6) Privilegiar cosas y acciones positivas que suceden, a todo nivel, dentro de lo popular, pues en general hay tendencia sólo a denunciar las malas noticias, represión, atentados a los derechos humanos, etc. y no lo que el pueblo avanza, tendiendo con esta actitud a cansar el "público" no militante, que no ve avances, y se llega a hacer creer que “no se saca nada con luchar” pues hay tantas malas noticias que la lucha aparece como imposible o vana. Al mismo tiempo que no dando a conocer lo positivo, las pequeñas batallas ganadas, las pequeñas conquistas en una población, una comunidad, una asociación, que logró ogranizarce y funcionar, éstas mismas no ven que su trabajo sea reconocido y no sirve de ejemplo a los otros.

7) Medios de comunicación: trabajar a través de todos los medios de comunicación posibles en estas ideas. Utilizando los existentes cuando es posible, dándonos los medios para crear los propios, de los más modestos hasta los más complejos o modernos, como internet. Conquistando espacios para transmitir las vivencias del pueblo y nuestras realidades, para sembrar día a día nuestros propios valores y conquistar nuevas mentes para la causa de la democracia y la libertad.

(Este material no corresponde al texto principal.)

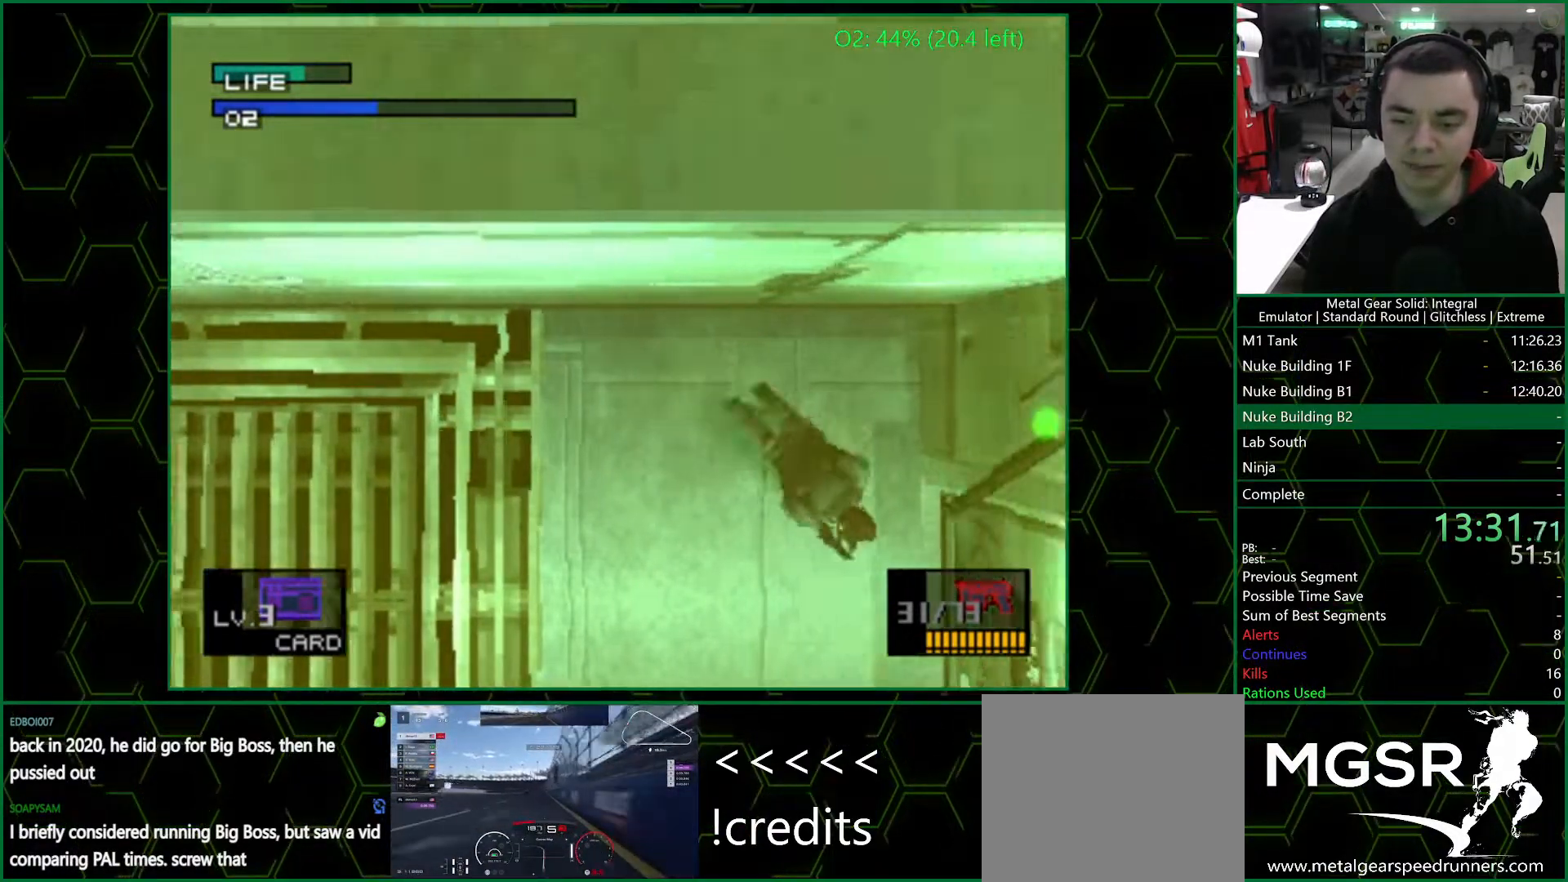
{"buttons": [], "left_stick": "right", "right_stick": "center", "events": [[217, "left_stick", "right"]]}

Formar personas que trabajen en esos medios con un lenguaje "periodístico", no sectario, ensalzando las cosas positivas que cada uno hace, en vez de pelearnos por las diferencias que cada uno puede tener. Dejándo esta discusión sobre las diferencias para conversaciones internas y directas, que no afecten la imágen de los que estamos luchando por un mismo ideal final. Evitándo sobre todo las adjetivizaciones y tomas de posición muy partidarias y muy personales, que provocan rechazo a la lectura de los no convencidos, que son los que precisamente debemos conquistar, con ideas amplias, aglutinadoras.

El bombardeo de informacion es actualmente fabuloso, y muchas veces nos vemos submergidos por la cantidad, de allí la necesidad de escribir mejor, más corto, con un lenguaje adaptado para el público que deseamos conquistar. Debemos dejar de escribir para los sólo militantes, desarrollando un tema local o nacional, con tantas palabras y detalles que asusta a cualquiera que no sea de esa región, país o partido, el tratar de comprender el fondo del mensaje.

El problema de cada partido, nación, país, no es la preocupación fundamental de todos los demás y si queremos diriguirnos a ellos debemos sintetizar el mensaje, adaptando el lenguaje en consecuencia. El que quiera pronfundizar el tema, podrá siempre encontrar las referencias para ir a la fuente.

9) apoyar, motivar, incentivar las actividades artísticas y artesanales que vayan en el sentido de la representaciones populares de la vida, en todas sus formas.

10) Apoyar todas las expresiones artísticas de todo tipo, en particular las que expresan las vivencias del pueblo.

11) usar expreciones de nuestro propio idioma en vez de pedir de prestado las de otros, que muchas veces ni conocemos, por muy cómodo que aparezca.

El idioma es el vehículo de la cultura, si perdemos el vehículo estamos perdiendo nuestra cultura.
Decir enlace, en vez de link,
ratón o laucha, en vez de maus,
sitio o portal, en vez de page web,
"emilio" o correo electrónico en vez de e-mail,
cuántos dicen CiDí, por un CD = CeDé
y tantas otras... como incluso decir américano por estadounidense, como si nosotros no fuésemos américanoS... ¿hacía donde vamos así?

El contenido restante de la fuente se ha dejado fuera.